Long-Term Projections Show Broad-Based Job Opportunities in Linn and Benton Counties

by Pat O'Connor

August 4, 2016

Linn and Benton counties will combine to add 6,660 jobs between 2014 and 2024, according to new projections from the Oregon Employment Department. This represents an 8 percent increase in employment over 10 years. The anticipated growth stems from private-sector gains of 5,330 jobs (9%) and growth of 910 jobs (4%) in government. This projected 8 percent growth rate well exceeds the 5 percent growth seen over the previous decade.
Beyond gains from economic growth, an additional 20,300 job openings will be created by 2024 as workers change occupations or leave for other reasons, such as retirement.

The 2014 to 2024 employment projections bring together several trends that have been building over the past few years: a strong health care sector, due in part to an aging population; continuing recovery from the Great Recession, particularly for the business services and trade sectors; and continuing baby boomer retirements.

Industry Projections

There will be job opportunities in all of the broad private-sector industry groups. The region's private educational and health services sector – of which hospitals are a big part – is projected to add the most jobs (+1,720). This is followed by the trade, transportation, and utilities sector (+970 jobs). This industry contains retailers and wholesale trade, as well as distribution centers in the area. Only information is expected to lose jobs (-50) by 2024. Information includes newspaper, directory, and book publishers, as well as software publishing. 

The construction industry will continue its recovery from massive recession job losses and is projected to grow 15 percent and add 490 jobs by 2024. Construction's 15 percent growth is the second fastest rate of any industry, second only to private educational and health services. Even with its relatively fast growth rate, however, the construction industry's employment will not return to the level seen prior to the Great Recession. Other industries expected to fall short of pre-recession employment levels by 2024 include federal and local government, information, financial activities, and manufacturing.

Manufacturing and information will be the region's slowest-growing industries at 1 percent and negative 5 percent, respectively. Manufacturing is expected to add 100 jobs, while information is expected to shed 50 jobs.
Occupational Projections

Between 2014 and 2024, there will be job openings in most occupations. In addition to the more than 7,400 occupational openings from new or expanding businesses, Linn-Benton employers will also need sufficiently trained workers for the 20,300 openings due to the need to replace those leaving their occupations. Replacement openings will make up a majority of total job openings in all major occupational groups in Linn and Benton counties.

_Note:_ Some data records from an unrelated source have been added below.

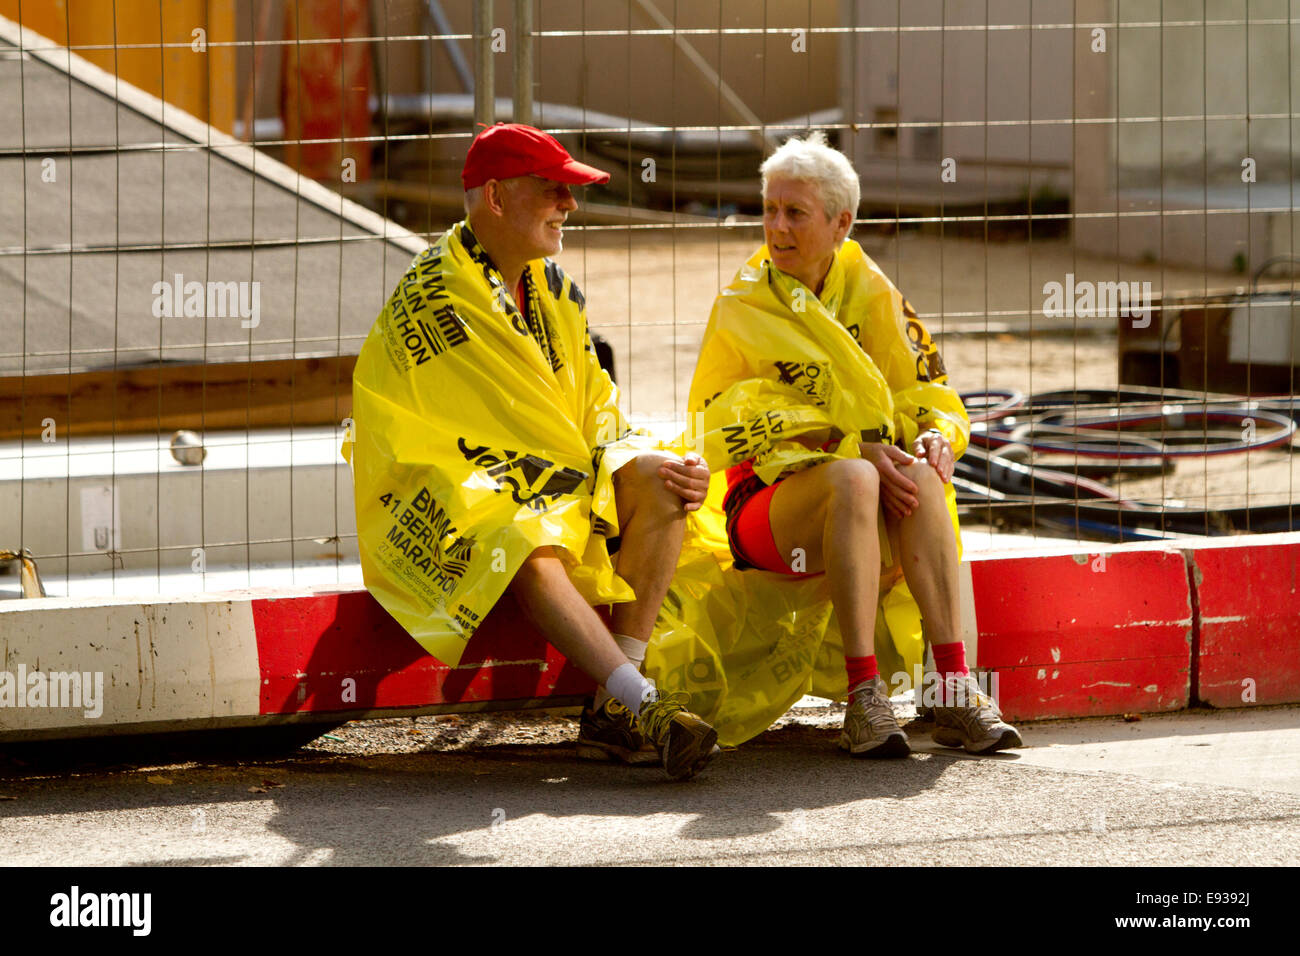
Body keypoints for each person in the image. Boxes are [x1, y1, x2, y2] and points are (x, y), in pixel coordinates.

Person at [347, 123, 717, 779]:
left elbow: (596, 403)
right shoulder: (437, 294)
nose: (569, 206)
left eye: (568, 193)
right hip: (447, 489)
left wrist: (646, 459)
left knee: (663, 480)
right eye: (552, 191)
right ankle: (644, 703)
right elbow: (426, 438)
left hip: (540, 477)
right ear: (494, 197)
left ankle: (612, 706)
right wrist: (563, 473)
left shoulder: (549, 288)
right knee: (520, 537)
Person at [686, 131, 1022, 756]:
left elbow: (929, 391)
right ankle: (864, 697)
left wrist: (936, 438)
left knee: (922, 477)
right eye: (769, 210)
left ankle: (952, 689)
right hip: (766, 508)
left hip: (869, 492)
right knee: (855, 477)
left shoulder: (873, 291)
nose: (776, 228)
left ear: (842, 224)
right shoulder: (740, 304)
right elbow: (716, 421)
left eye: (795, 213)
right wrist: (844, 444)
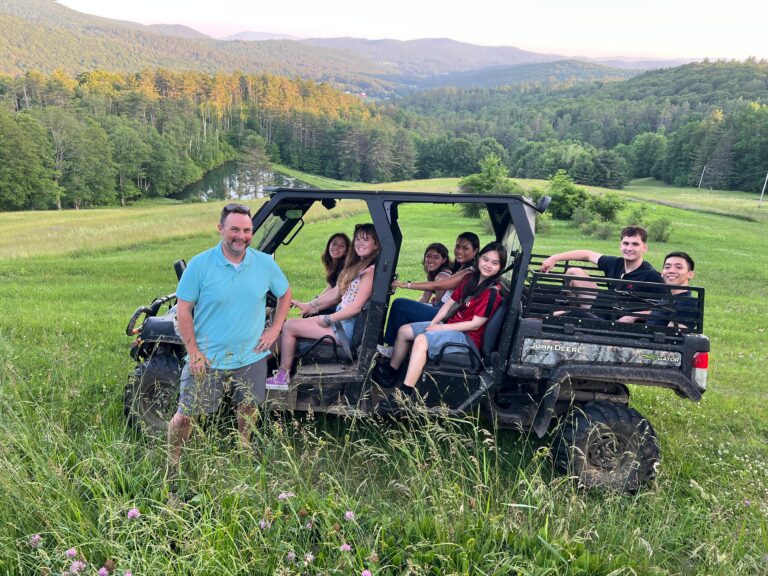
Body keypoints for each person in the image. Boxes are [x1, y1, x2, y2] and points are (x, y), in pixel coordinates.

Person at [168, 202, 292, 471]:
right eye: (235, 229)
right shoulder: (200, 265)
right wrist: (194, 353)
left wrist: (275, 329)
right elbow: (184, 310)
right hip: (208, 357)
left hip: (251, 356)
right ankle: (173, 463)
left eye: (247, 230)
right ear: (220, 229)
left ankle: (243, 447)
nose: (242, 236)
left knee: (248, 407)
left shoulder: (263, 263)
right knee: (185, 416)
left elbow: (285, 293)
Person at [375, 242, 507, 395]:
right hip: (452, 327)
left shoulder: (491, 292)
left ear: (500, 267)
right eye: (485, 259)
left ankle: (405, 393)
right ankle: (392, 373)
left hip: (467, 339)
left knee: (421, 340)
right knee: (404, 331)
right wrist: (433, 323)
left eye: (495, 263)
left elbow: (475, 324)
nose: (488, 265)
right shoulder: (469, 279)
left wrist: (441, 328)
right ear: (479, 259)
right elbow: (448, 304)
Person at [268, 223, 380, 388]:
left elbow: (356, 307)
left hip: (343, 329)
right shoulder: (358, 266)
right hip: (339, 322)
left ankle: (283, 377)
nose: (359, 243)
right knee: (289, 325)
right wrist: (310, 305)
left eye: (366, 239)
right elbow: (336, 292)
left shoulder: (369, 272)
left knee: (290, 326)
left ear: (376, 244)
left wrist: (328, 318)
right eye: (357, 238)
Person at [380, 232, 480, 354]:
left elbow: (437, 285)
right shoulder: (460, 267)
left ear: (475, 251)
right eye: (458, 246)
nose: (459, 251)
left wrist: (406, 284)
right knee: (405, 307)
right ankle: (401, 349)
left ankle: (392, 349)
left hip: (444, 314)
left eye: (465, 248)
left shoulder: (468, 271)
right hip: (440, 307)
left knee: (400, 305)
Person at [539, 225, 662, 317]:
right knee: (573, 272)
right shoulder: (615, 263)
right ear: (620, 245)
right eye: (626, 243)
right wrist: (554, 258)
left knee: (555, 316)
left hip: (614, 320)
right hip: (601, 305)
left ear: (644, 248)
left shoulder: (651, 275)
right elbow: (587, 254)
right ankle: (575, 313)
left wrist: (633, 317)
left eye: (635, 244)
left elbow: (665, 308)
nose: (629, 248)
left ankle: (575, 316)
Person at [299, 232, 351, 317]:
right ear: (329, 245)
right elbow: (331, 285)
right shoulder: (334, 264)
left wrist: (316, 308)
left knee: (310, 314)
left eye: (341, 246)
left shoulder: (344, 268)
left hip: (342, 308)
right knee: (308, 313)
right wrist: (319, 299)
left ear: (346, 251)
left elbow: (336, 298)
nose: (336, 248)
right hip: (336, 303)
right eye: (334, 244)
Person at [645, 251, 697, 328]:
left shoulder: (688, 303)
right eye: (667, 267)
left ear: (690, 274)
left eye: (678, 267)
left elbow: (673, 336)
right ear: (662, 273)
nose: (671, 271)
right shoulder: (667, 298)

Linn and Benton counties' economic diversity is demonstrated by the occupational group projected to have the most job openings: service occupations are expected to have more than 6,100 openings from 2014 to 2024. Service occupations – which include jobs as varied as emergency services, pest control workers, and fast food cooks – generally pay lower wages and require lower levels of education.

Other large occupational groups are sales and related occupations, office and administrative occupations, and professional and related occupations. Professional occupations, which include web developers, engineers, and lawyers, tend to pay higher wages and require higher levels of education.
Health care and construction occupations are the two groups growing fastest, driven in large part by the aging population and recession-recovery trends. The top five fastest-growing specific occupations with more than 50 openings are physical therapists, home health aides, millwrights, industrial machinery mechanics, and conservation scientists.

In terms of actual job counts though, retail salespersons, counter attendants, cashiers, food preparation and serving workers, and waiters and waitresses are the five occupations with the most job openings anticipated in the coming 10 years. These are all large occupations, and they will all experience some openings due to economic growth and many more due to the retirement or other departure of existing workers.

About half (53 percent) of the projected job openings will require some sort of education beyond high school in order for candidates to be more competitive in the hiring process. A bachelor's degree or higher will be needed for about 28 percent of the openings at the competitive level in Linn and Benton counties.

Other Regional Projections

Central Oregon and the Portland Metro area will record the fastest employment growth over the 10-year period, according to projections made by the Oregon Employment Department's regional economists. The Portland tri-county area consisting of Multnomah, Washington, and Clackamas counties anticipates 15 percent employment growth by 2024. The Central Oregon region made up of Deschutes, Crook, and Jefferson counties expects employment gains of 16 percent. Harney and Malheur counties are expected to grow the slowest in the state, growing 3 percent by 2024.